● **EXERCISE BRIEF**
Identify every line in the listing below that contains the word "WETH", and copy each of those lines in full. Matching is case-sensitive.

● **RECORDS SHOWN**

——————————

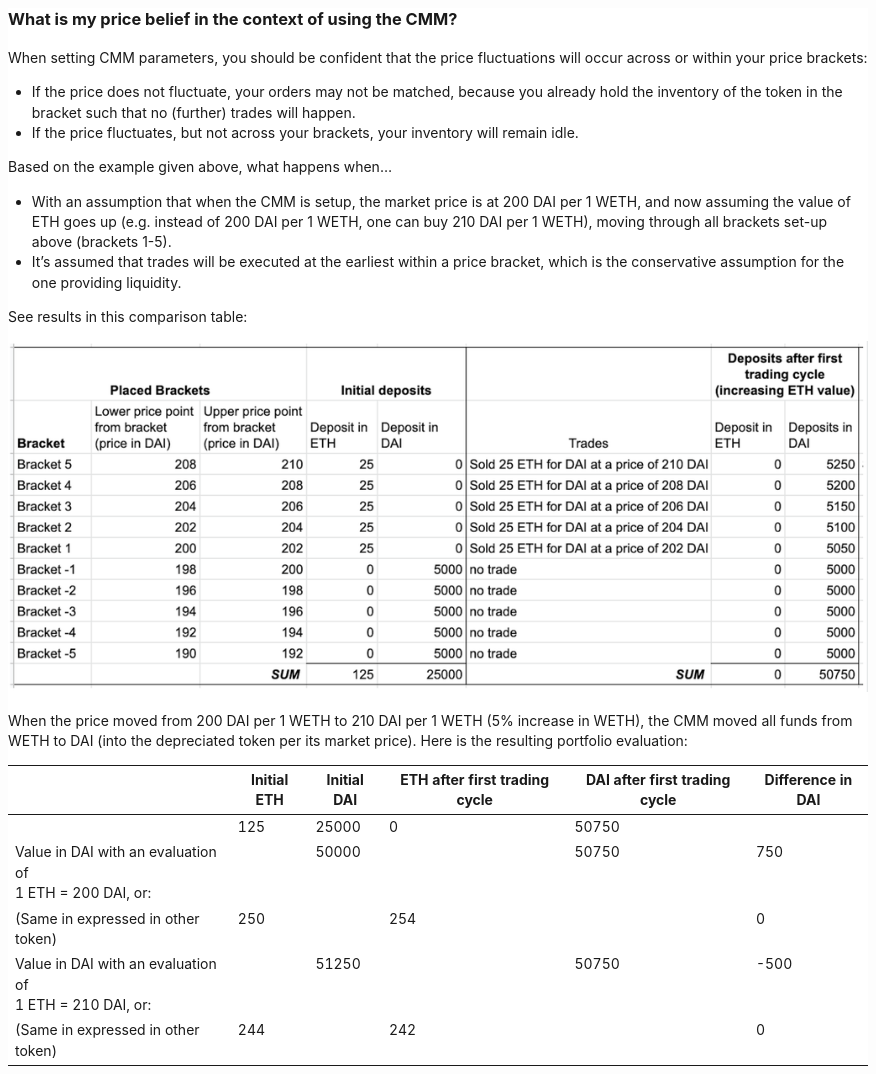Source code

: ### What is my price belief in the context of using the CMM?

When setting CMM parameters, you should be confident that the price fluctuations will occur across or within your price brackets:

- If the price does not fluctuate, your orders may not be matched, because you already hold the inventory of the token in the bracket such that no (further) trades will happen.
- If the price fluctuates, but not across your brackets, your inventory will remain idle.

Based on the example given above, what happens when…

- With an assumption that when the CMM is setup, the market price is at 200 DAI per 1 WETH, and now assuming the value of ETH goes up (e.g. instead of 200 DAI per 1 WETH, one can buy 210 DAI per 1 WETH), moving through all brackets set-up above (brackets 1-5).
- It’s assumed that trades will be executed at the earliest within a price bracket, which is the conservative assumption for the one providing liquidity.

See results in this comparison table:

![](assets/cmm-5.png)

When the price moved from 200 DAI per 1 WETH to 210 DAI per 1 WETH (5% increase in WETH), the CMM moved all funds from WETH to DAI (into the depreciated token per its market price).
Here is the resulting portfolio evaluation:

|                                                            | Initial ETH | Initial DAI | ETH after first trading cycle | DAI after first trading cycle | Difference in DAI |
| ---------------------------------------------------------- | ----------- | ----------- | ----------------------------- | ----------------------------- | ----------------- |
|                                                            | 125         | 25000       | 0                             | 50750                         |                   |
| Value in DAI with an evaluation of<br>1 ETH = 200 DAI, or: |             | 50000       |                               | 50750                         | 750               |
| (Same in expressed in other token)                         | 250         |             | 254                           |                               | 0                 |
| Value in DAI with an evaluation of<br>1 ETH = 210 DAI, or: |             | 51250       |                               | 50750                         | \-500             |
| (Same in expressed in other token)                         | 244         |             | 242                           |                               | 0                 |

——————————

● **ANSWER AREA**
- With an assumption that when the CMM is setup, the market price is at 200 DAI per 1 WETH, and now assuming the value of ETH goes up (e.g. instead of 200 DAI per 1 WETH, one can buy 210 DAI per 1 WETH), moving through all brackets set-up above (brackets 1-5).
When the price moved from 200 DAI per 1 WETH to 210 DAI per 1 WETH (5% increase in WETH), the CMM moved all funds from WETH to DAI (into the depreciated token per its market price).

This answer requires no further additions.